What to do:
- a) Reproduce the passage on King Otto I word for word, starting with "Greece is Given" and going on through "Bavarian court officials.".
- b) List every distinct date in the passage on King Otto I that gives a day, a month, and a year.

King Otto I, Greece’s First Monarch: Euphoria to Expulsion in 30 years
A young 17-year old monarch ascends the throne. An overwhelming majority of Greeks embrace their German sovereign, who dreamy–eyed from ancient Greek glories and heroic acts during the 1821 Revolution against the Ottoman Empire arrived to build a new state. King Otto of the Bavarian royal house of Wittelsbach was at first received with unremitting joy as a saviour to heal and lead the country; he and his Queen returned the affection to their adopted country. But the new kingdom was severely handicapped by the policy interests of Britain, France and Russia. From that initial euphoria to his expulsion in 1862 after a turbulent thirty-year reign, Otto’s legacy was never fully examined.
Greece is Given a King
After eight years of war and losing a naval battle at Navarino, against France, England and Russia, the Ottoman Empire finally conceded the independence of Greece. Shortly after, the great powers granted the country a king on 27 May 1832. Otto Friedrich Ludwig (born 1 June 1815 – 26 July 1867) was a Bavarian prince who ruled as King of Greece from the establishment of the monarchy on 27 May 1832, under the Convention of London, until he was deposed on 23 October 1862. The second son of King Ludwig I of Bavaria, Otto ascended the newly created throne of Greece while still a minor. His government was initially run by a three-man regency council made up of Bavarian court officials.

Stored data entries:
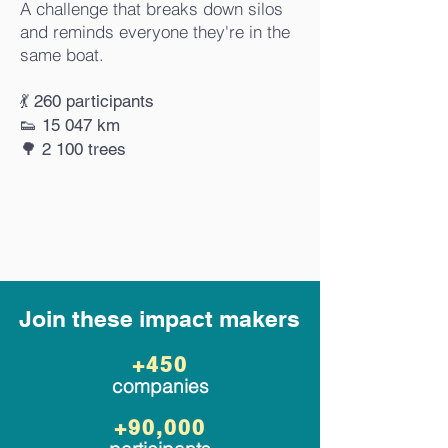
A challenge that breaks down silos
and reminds everyone they're in the
same boat.
💃 260 participants
👟 15 047 km
🌳 2 100 trees
Join these impact makers
+450
companies
+90,000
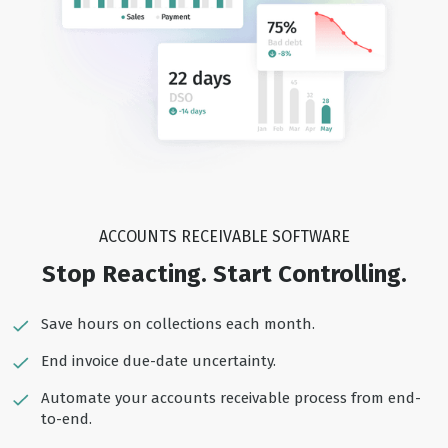
ACCOUNTS RECEIVABLE SOFTWARE
Stop Reacting. Start Controlling.
Save hours on collections each month.
End invoice due-date uncertainty.
Automate your accounts receivable process from end-
to-end.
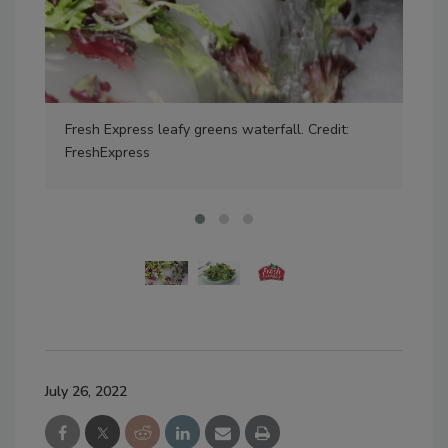
Fresh Express leafy greens waterfall. Credit:
Cre
FreshExpress
July 26, 2022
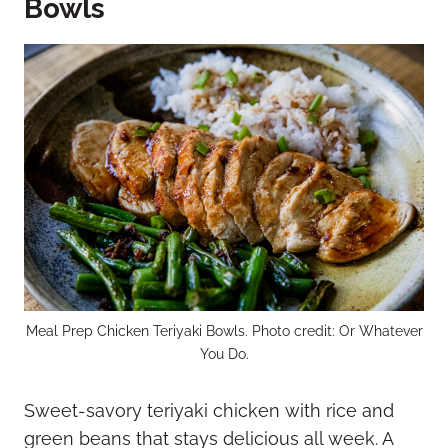
Bowls
Meal Prep Chicken Teriyaki Bowls. Photo credit: Or Whatever
You Do.
Sweet-savory teriyaki chicken with rice and
green beans that stays delicious all week. A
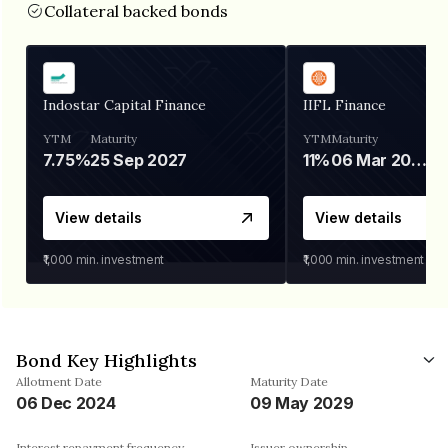
Collateral backed bonds
Indostar Capital Finance
IIFL Finance
YTM
Maturity
YTM
Maturity
7.75%
25 Sep 2027
11%
06 Mar 2028
View details
View details
₹1,000
min. investment
₹1,000
min. investment
Bond Key Highlights
Allotment Date
Maturity Date
06 Dec 2024
09 May 2029
Interest repayment frequency
Issuer ownership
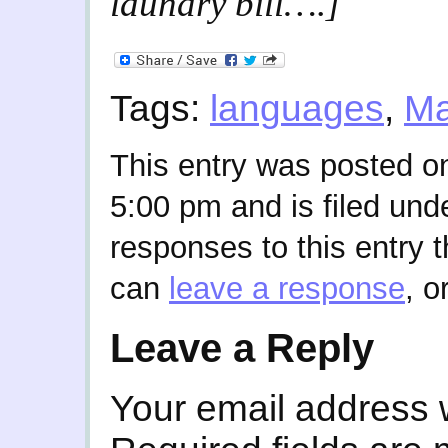
laundry bill….]
Tags:
languages
,
Ma
This entry was posted on
5:00 pm and is filed und
responses to this entry 
can
leave a response
, o
Leave a Reply
Your email address w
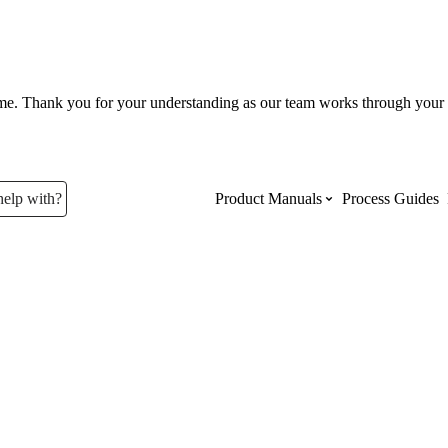
ume. Thank you for your understanding as our team works through your 
help with?
Product Manuals
Process Guides
Top Product Manuals
The most used Product Manuals acro
site
Procore Imports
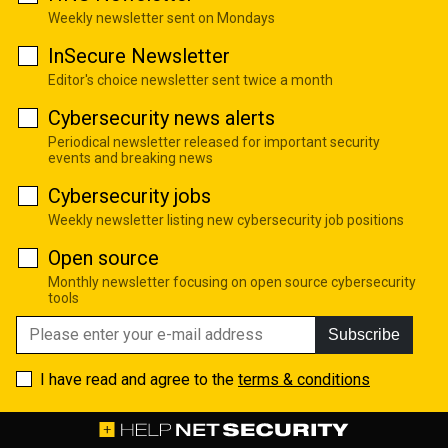
Weekly newsletter sent on Mondays
InSecure Newsletter
Editor's choice newsletter sent twice a month
Cybersecurity news alerts
Periodical newsletter released for important security
events and breaking news
Cybersecurity jobs
Weekly newsletter listing new cybersecurity job positions
Open source
Monthly newsletter focusing on open source cybersecurity
tools
Subscribe
I have read and agree to the
terms & conditions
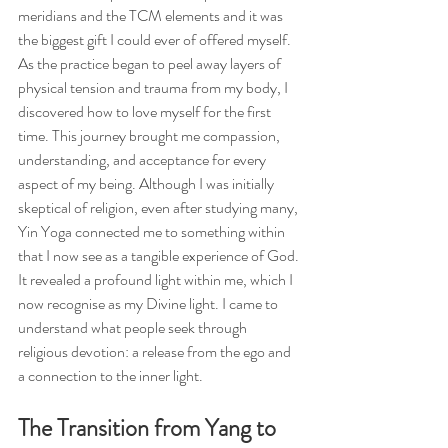
meridians and the TCM elements and it was 
the biggest gift I could ever of offered myself. 
As the practice began to peel away layers of 
physical tension and trauma from my body, I 
discovered how to love myself for the first 
time. This journey brought me compassion, 
understanding, and acceptance for every 
aspect of my being. Although I was initially 
skeptical of religion, even after studying many, 
Yin Yoga connected me to something within 
that I now see as a tangible experience of God. 
It revealed a profound light within me, which I 
now recognise as my Divine light. I came to 
understand what people seek through 
religious devotion: a release from the ego and 
a connection to the inner light.
The Transition from Yang to 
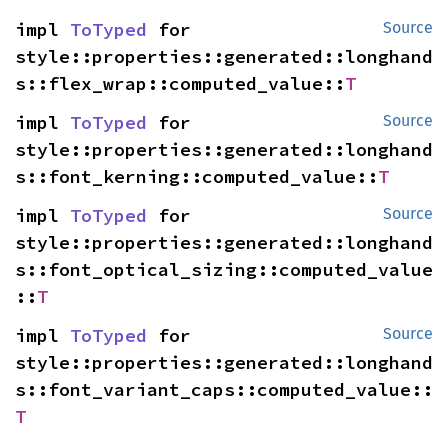
impl 
ToTyped
 for 
Source
style::properties::generated::longhand
s::flex_wrap::computed_value::
T
impl 
ToTyped
 for 
Source
style::properties::generated::longhand
s::font_kerning::computed_value::
T
impl 
ToTyped
 for 
Source
style::properties::generated::longhand
s::font_optical_sizing::computed_value
::
T
impl 
ToTyped
 for 
Source
style::properties::generated::longhand
s::font_variant_caps::computed_value::
T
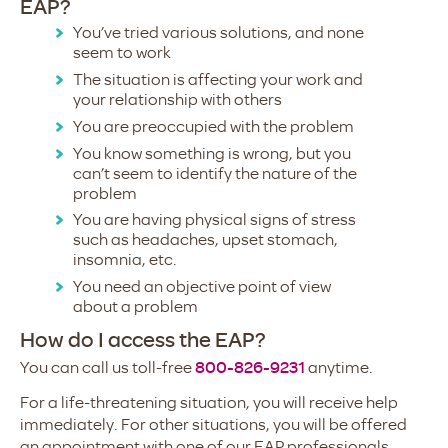
EAP?
You’ve tried various solutions, and none
seem to work
The situation is affecting your work and
your relationship with others
You are preoccupied with the problem
You know something is wrong, but you
can’t seem to identify the nature of the
problem
You are having physical signs of stress
such as headaches, upset stomach,
insomnia, etc.
You need an objective point of view
about a problem
How do I access the EAP?
You can call us toll-free
800-826-9231
anytime.
For a life-threatening situation, you will receive help
immediately. For other situations, you will be offered
an appointment with one of our EAP professionals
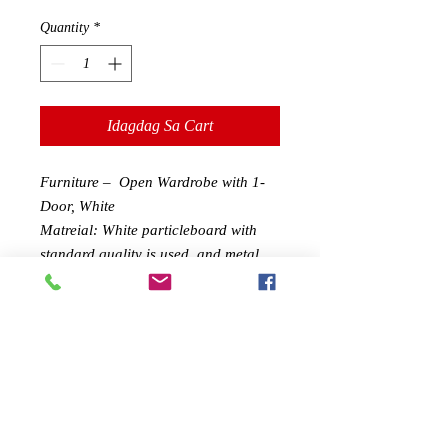
Quantity
*
Idagdag Sa Cart
Furniture – Open Wardrobe with 1-
Door, White
Matreial: White particleboard with
standard quality is used, and metal
clothes poles are hung.
Structure:Includes hanging rod，and
a pair of lower drawers,makes it easy
to hang dresses or shirts Keeping
perfect for tucking away clothing and
accessories.Clothing has never been
more accessible and easier to
organize.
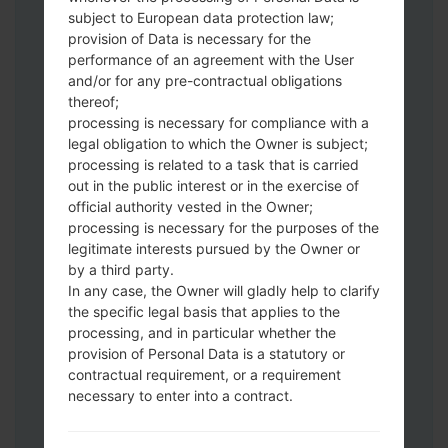
Download to your PC:
Odin 3
latest
subject to European data protection law;
version.
provision of Data is necessary for the
Next extract the firmware file.
performance of an agreement with the User
You should get 1 (if 1 file, choose it here) or
and/or for any pre-contractual obligations
thereof;
5 (if 5 file, choose it here) file:
processing is necessary for compliance with a
AP: "System & Recovery"
legal obligation to which the Owner is subject;
CP: "Modem & Radio"
processing is related to a task that is carried
CSC_***: "Country & Region & Operator"
out in the public interest or in the exercise of
HOME_CSC_***: "Country & Region &
official authority vested in the Owner;
Operator"
processing is necessary for the purposes of the
Add all files to Odin 3.
legitimate interests pursued by the Owner or
by a third party.
If you want to do a clean flash, use CSC_***
In any case, the Owner will gladly help to clarify
either use HOME_CSC_*** to keep your
the specific legal basis that applies to the
data and apps.
processing, and in particular whether the
Now turn off your phone and enter the
provision of Personal Data is a statutory or
Download mode. How to do all methods:
contractual requirement, or a requirement
Press and hold the Power key , the
necessary to enter into a contract.
Volume UP button and the Bixby key.
Press and hold the Volume Up and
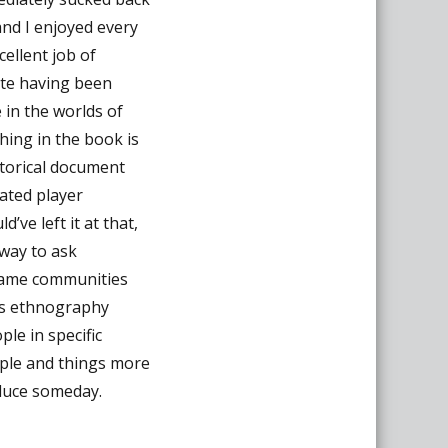
and I enjoyed every
cellent job of
ite having been
 in the worlds of
hing in the book is
istorical document
ated player
’ve left it at that,
 way to ask
game communities
es ethnography
ple in specific
ple and things more
oduce someday.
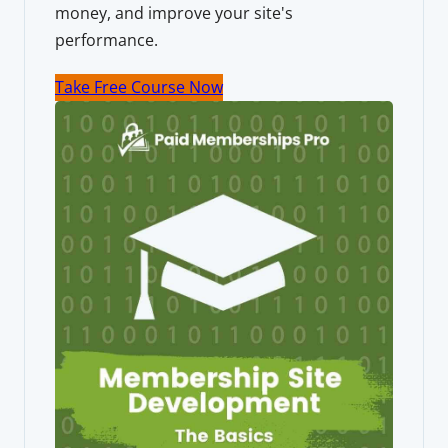
money, and improve your site's
performance.
Take Free Course Now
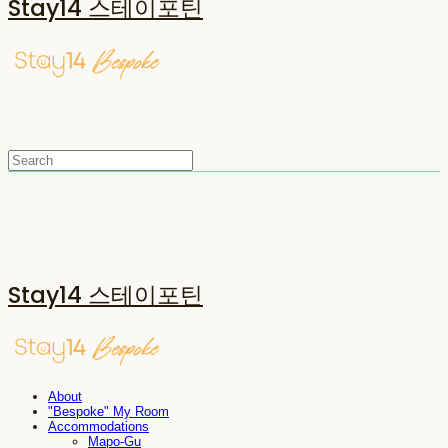
Stay14 스테이포틴
Stay14 스테이포틴
About
"Bespoke" My Room
Accommodations
Mapo-Gu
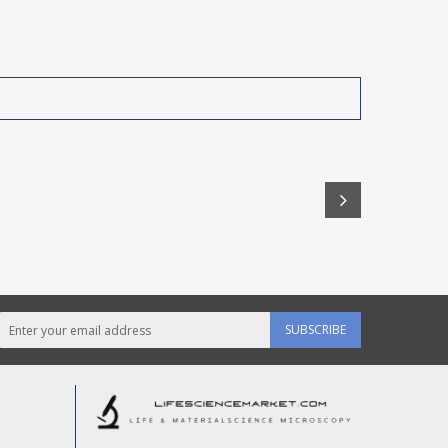
SUBSCRIBE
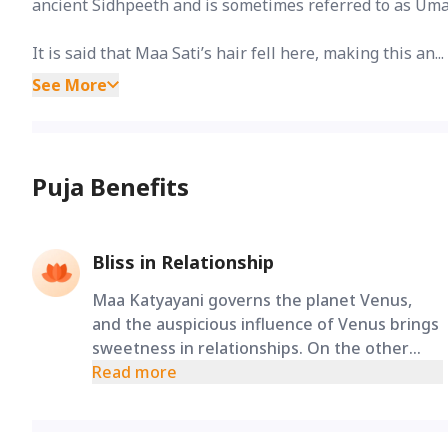
ancient Sidhpeeth and is sometimes referred to as Uma
It is said that Maa Sati’s hair fell here, making this an...
See More
Puja Benefits
Bliss in Relationship
Maa Katyayani governs the planet Venus,
and the auspicious influence of Venus brings
sweetness in relationships. On the other
hand, chanting Lord Mahadev’s Panchakshari
Read more
Mantra brings relief from problems arising
in marital relationships. Worshiping Lord
Shiva along with Maa Katyayani during Gupt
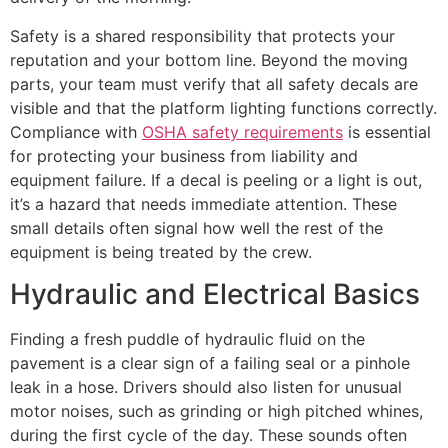
Safety is a shared responsibility that protects your
reputation and your bottom line. Beyond the moving
parts, your team must verify that all safety decals are
visible and that the platform lighting functions correctly.
Compliance with
OSHA safety requirements
is essential
for protecting your business from liability and
equipment failure. If a decal is peeling or a light is out,
it’s a hazard that needs immediate attention. These
small details often signal how well the rest of the
equipment is being treated by the crew.
Hydraulic and Electrical Basics
Finding a fresh puddle of hydraulic fluid on the
pavement is a clear sign of a failing seal or a pinhole
leak in a hose. Drivers should also listen for unusual
motor noises, such as grinding or high pitched whines,
during the first cycle of the day. These sounds often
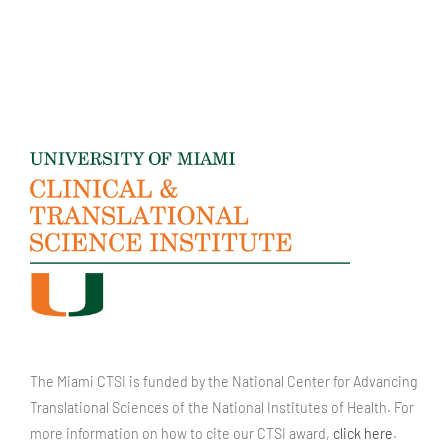
The Miami CTSI is funded by the National Center for Advancing
Translational Sciences of the National Institutes of Health. For
more information on how to cite our CTSI award,
click here
.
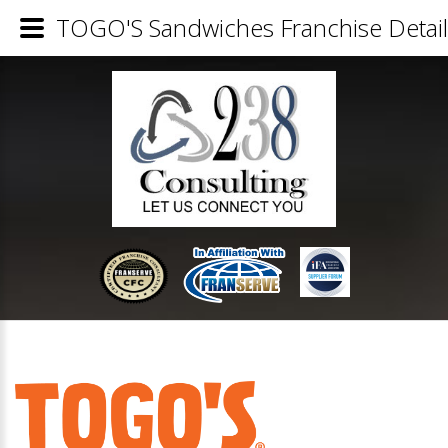
TOGO'S Sandwiches Franchise Detail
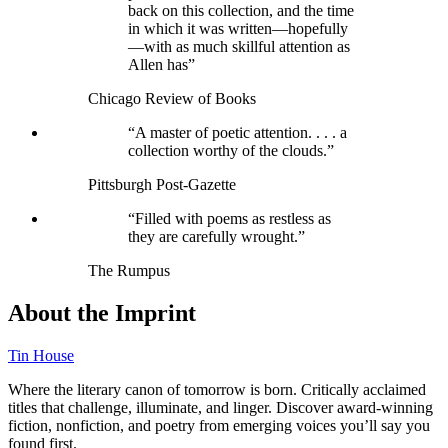
back on this collection, and the time
in which it was written—hopefully
—with as much skillful attention as
Allen has”
Chicago Review of Books
“A master of poetic attention. . . . a
collection worthy of the clouds.”
Pittsburgh Post-Gazette
“Filled with poems as restless as
they are carefully wrought.”
The Rumpus
About the Imprint
Tin House
Where the literary canon of tomorrow is born. Critically acclaimed
titles that challenge, illuminate, and linger. Discover award-winning
fiction, nonfiction, and poetry from emerging voices you’ll say you
found first.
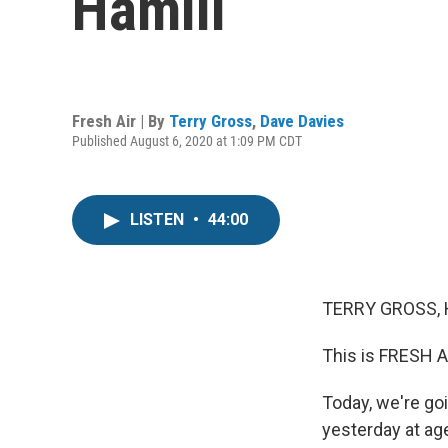
Hamill
Fresh Air | By
Terry Gross
,
Dave Davies
Published August 6, 2020 at 1:09 PM CDT
LISTEN
•
44:00
TERRY GROSS, 
This is FRESH A
Today, we're goi
yesterday at ag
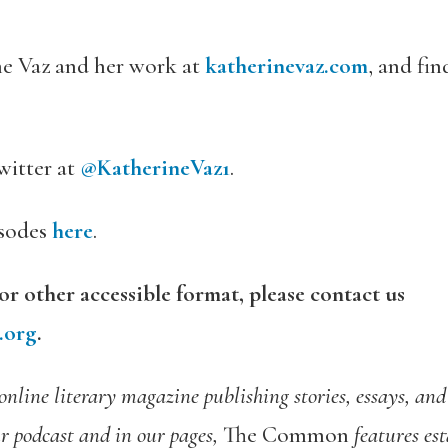
e Vaz and her work at
katherinevaz.com
, and fi
witter at
@KatherineVaz1
.
isodes
here
.
 or other accessible format, please contact us
.org
.
 online literary magazine publishing stories, essays, an
ur podcast and in our pages,
The Common
features es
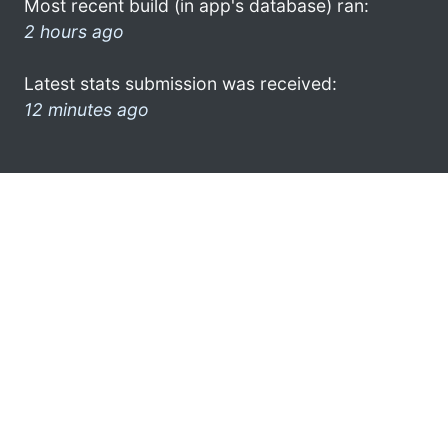
Most recent build (in app's database) ran:
2 hours ago
Latest stats submission was received:
12 minutes ago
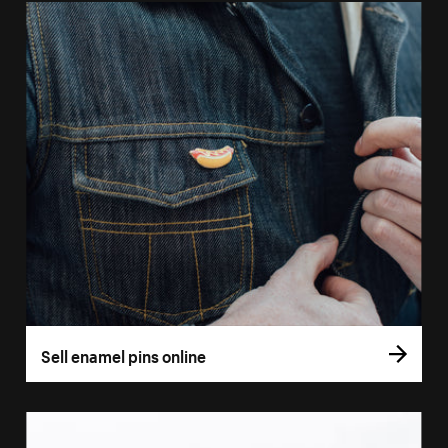
Sell enamel pins online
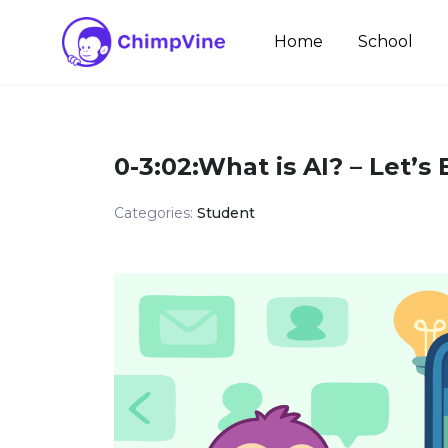
Skip
to
Home
School
content
0-3:02:What is AI? – Let’s
Categories:
Student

Responses by item number:
- a)
Greece is Given a King
After eight years of war and losing a naval battle at Navarino, against France, England and Russia, the Ottoman Empire finally conceded the independence of Greece. Shortly after, the great powers granted the country a king on 27 May 1832. Otto Friedrich Ludwig (born 1 June 1815 – 26 July 1867) was a Bavarian prince who ruled as King of Greece from the establishment of the monarchy on 27 May 1832, under the Convention of London, until he was deposed on 23 October 1862. The second son of King Ludwig I of Bavaria, Otto ascended the newly created throne of Greece while still a minor. His government was initially run by a three-man regency council made up of Bavarian court officials.

- b)
27 May 1832
1 June 1815
26 July 1867
23 October 1862